BIBLIOTHÉRAPIE : LES PUTAINS MEUTRIÈRES

Poète et romancier chilien, Roberto est l’un des écrivains dont l’oeuvre est reconnue dans le monde entier. Des putains meurtrières (Christian Bourgeois Editeur, 2003) est un recueil de treize nouvelles qui nous introduisent dans des parties de l’univers de l’auteur que ses précédentes œuvres n’avaient que peu explorées.

« Il faut que tu lises Roberto Bolaño. Ca va te plaire ». Ce conseil prodigué par une amie il y a presque une décennie s’est quelque part niché dans mon hémisphère droit sans que mon hémisphère gauche ne se décide à passer le pas (à moins que ce se soit l’inverse…).

Ce n’est qu’en lisant le merveilleux « Patagonie intérieure » (Grasset, 2013), de Lorette Nobécourt, que ce conseil m’est revenu en mémoire.

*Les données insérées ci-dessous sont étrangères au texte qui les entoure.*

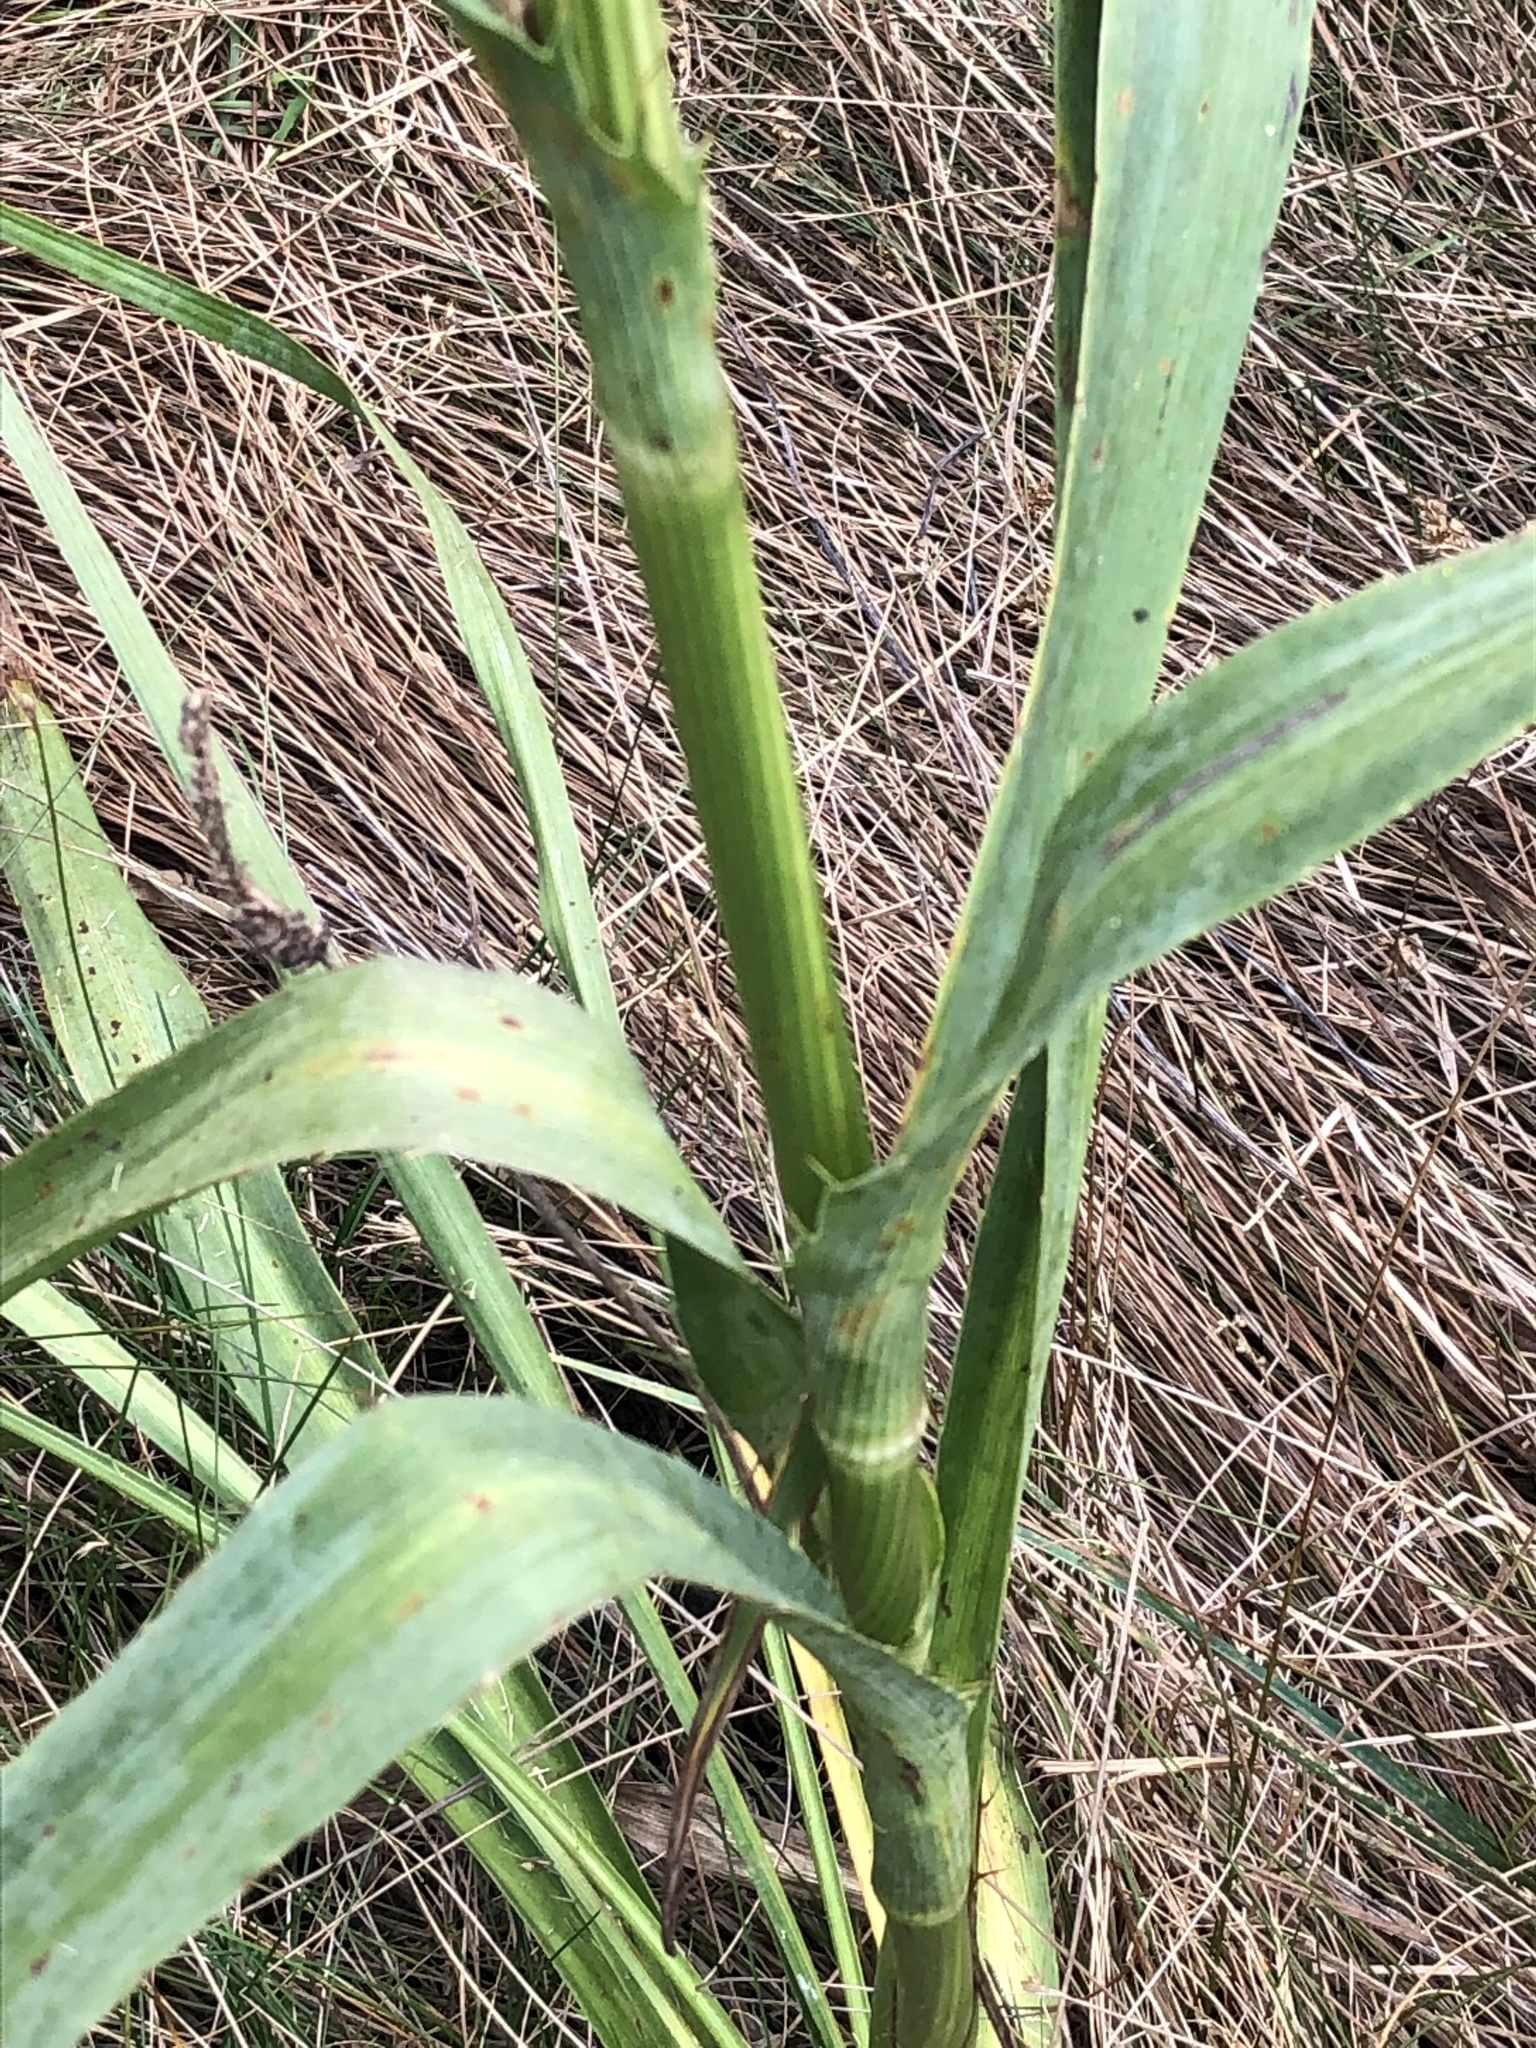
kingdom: Plantae
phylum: Tracheophyta
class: Magnoliopsida
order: Apiales
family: Apiaceae
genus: Eryngium
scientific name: Eryngium yuccifolium
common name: Button eryngo
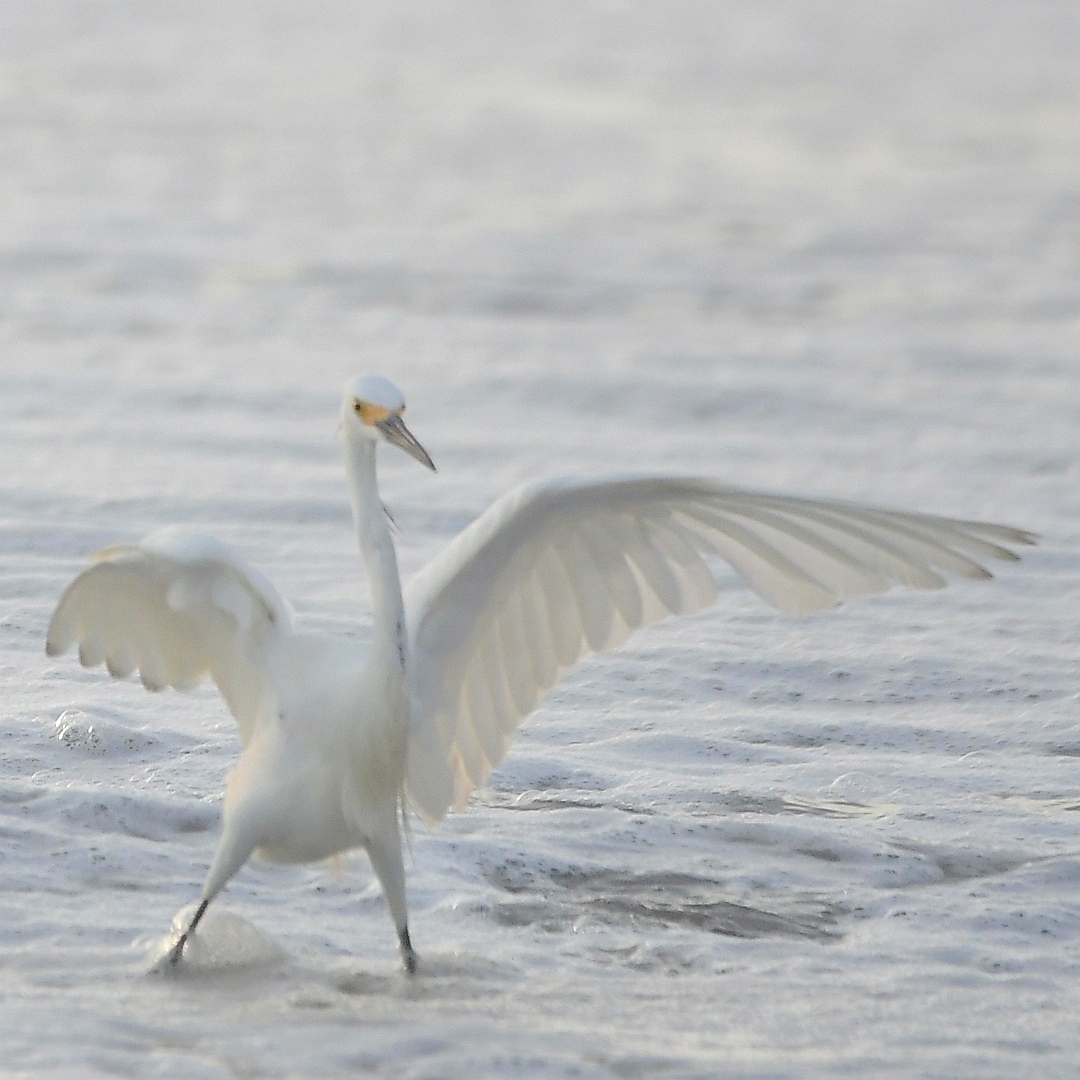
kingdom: Animalia
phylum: Chordata
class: Aves
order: Pelecaniformes
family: Ardeidae
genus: Egretta
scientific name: Egretta thula
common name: Snowy egret
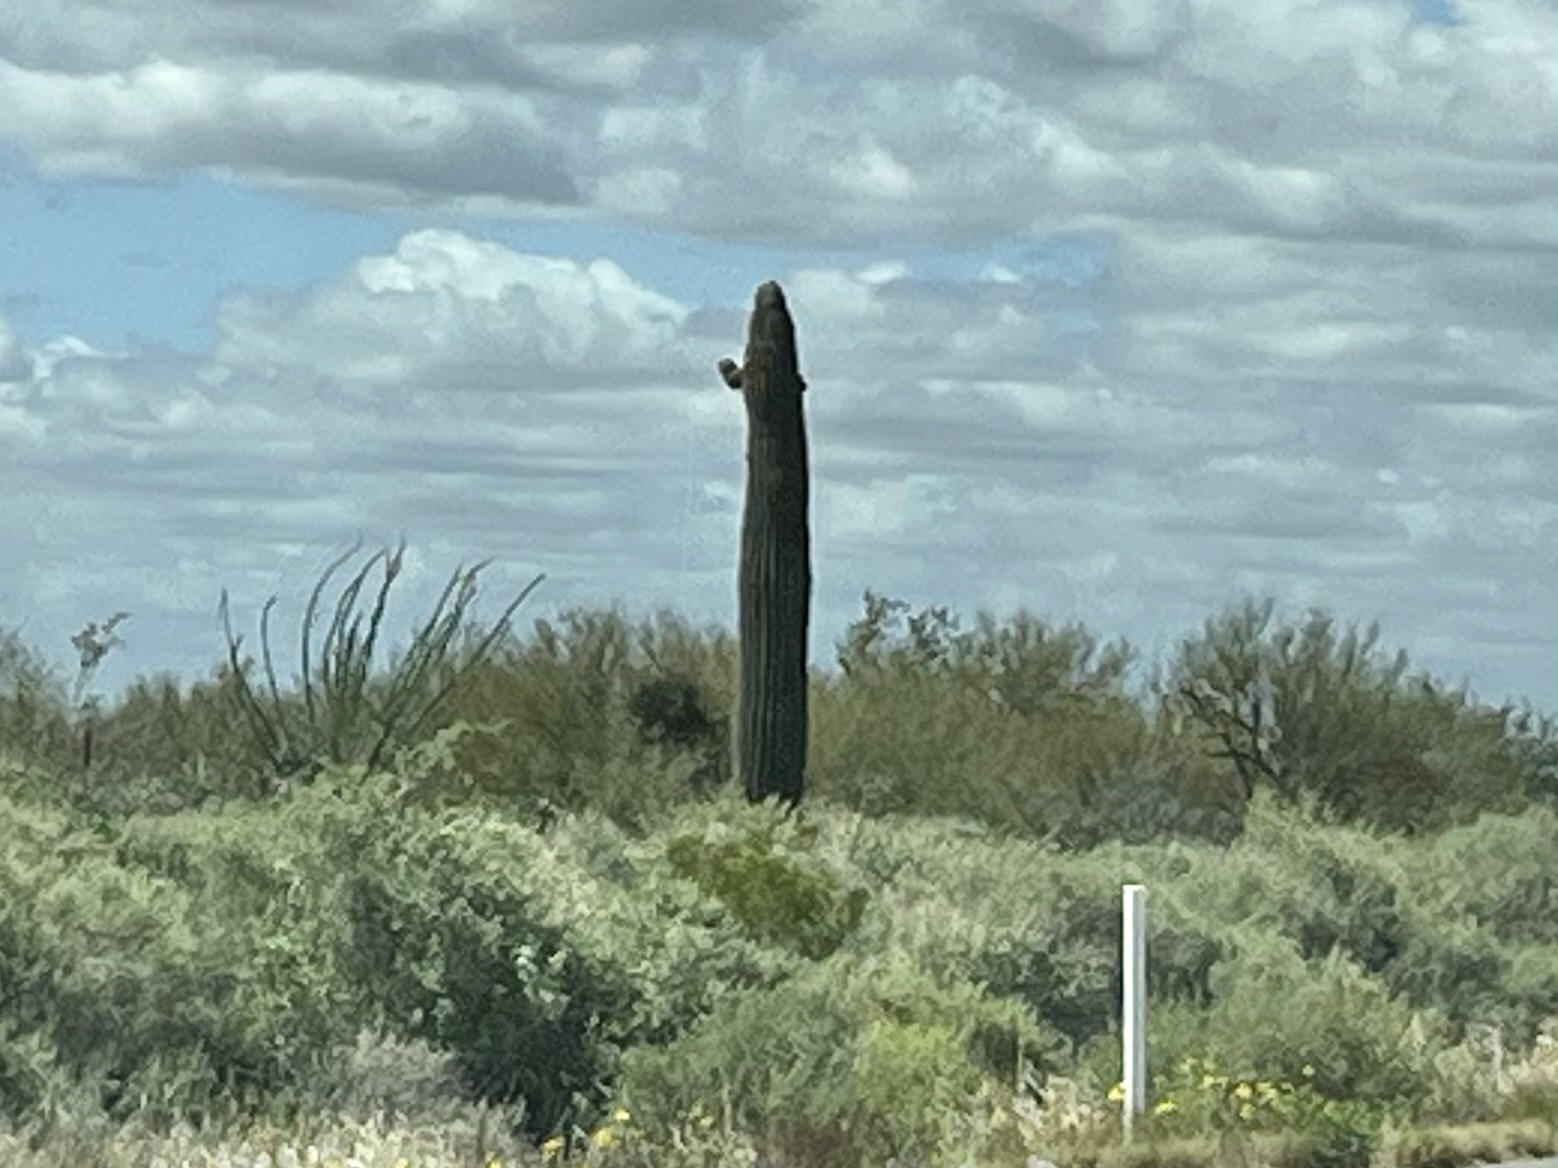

«  C’est à cause de lui (Bolaño) que je suis venue au Chili, grâce à lui que j’écris le roman que je suis en train d’écrire », dit l’écrivaine.

Après la lecture de ce voyage en terre de feu, je me rends donc dans ma librairie préférée acquérir trois livres de ce grand écrivain chilien dont je ne connais rien.

Parmi eux, Des putains meurtrières, petit opus de 13 nouvelles que j’ai avalées goulument sans retenue, telle une ogresse affamée. Publiées en 2001, elles donnent le ton de l’œuvre immense de Roberto Bolaño. Ici point de conseils ni d’invitation à changer de point de vue mais une musique qui, du cœur au cerveau, du ventre au cœur, vous traverse entièrement.

Il est des livres qui nous soignent car ils résonnent en nous. Pas forcément par le message qu’ils délivrent ou les propos qu’ils tiennent mais par le rythme et l’énergie qu’ils dégagent.

Des putains meurtrières en fait partie.

Dans ces courts récits, il est question du régime militaire chilien, des errances de ses réfugiés en quête de sens. Prétexte pour parler du désespoir, de la folie du monde, de sa laideur mais de sa beauté aussi.

Ces variations sur l’absurdité des hommes n’ont bizarrement rien de déprimant. Bien au contraire. La petite musique de Bolaño nous tord le cœur autant qu’elle l’embrase.

Roberto Bolaño, c’est un écrivain qui est capable d’écrire ça :

« Au milieu du tunnel, nos bras enfin pourront s’entrelacer, et même si là l’obscurité est si profonde que nous ne pourrons pas voir nos visages, je sais que nous avancerons sans crainte… […] »

… et ça :

« J’ai une bonne et une mauvaise nouvelle. La bonne nouvelle c’est qu’il y a une vie (ou quelque chose qui y ressemble) après la mort. La mauvaise nouvelle est que Jean-Claude Villeneuve est nécrophile ».

La langue est parfois acide, souvent crue et piquante, le regard pointant le grotesque et dénichant l’absurde qui confine à la bêtise.

Mais une vague de poésie et de lumière enveloppe et entraîne avec elle tout sur son passage. Irradiant au passage les âmes, et la mienne en particulier. C’est le mystère des chants désespérés.

On ne le croirait pas, mais je suis né dans le quartier des Empalados. Le nom brille comme la lune. Le nom avec sa corne ouvre un chemin dans le sommeil et l’homme chemine sur ce sentier. Un sentier tremblant. Toujours cruel. Le sentier qui mène à l’Enfer, ou le sentier qui en sort. C’est à quoi tout se réduit. A s’approcher ou à s’éloigner de l’Enfer. 

La danse des lettres et des virgules, le souffle des mots agissent comme un pansement, plus que les mots eux-mêmes.

Et vous, quels sont les mots qui vous font vibrer?

Les putains meurtrières, Christian Bourgeois, 2003, 294 pages, 22€.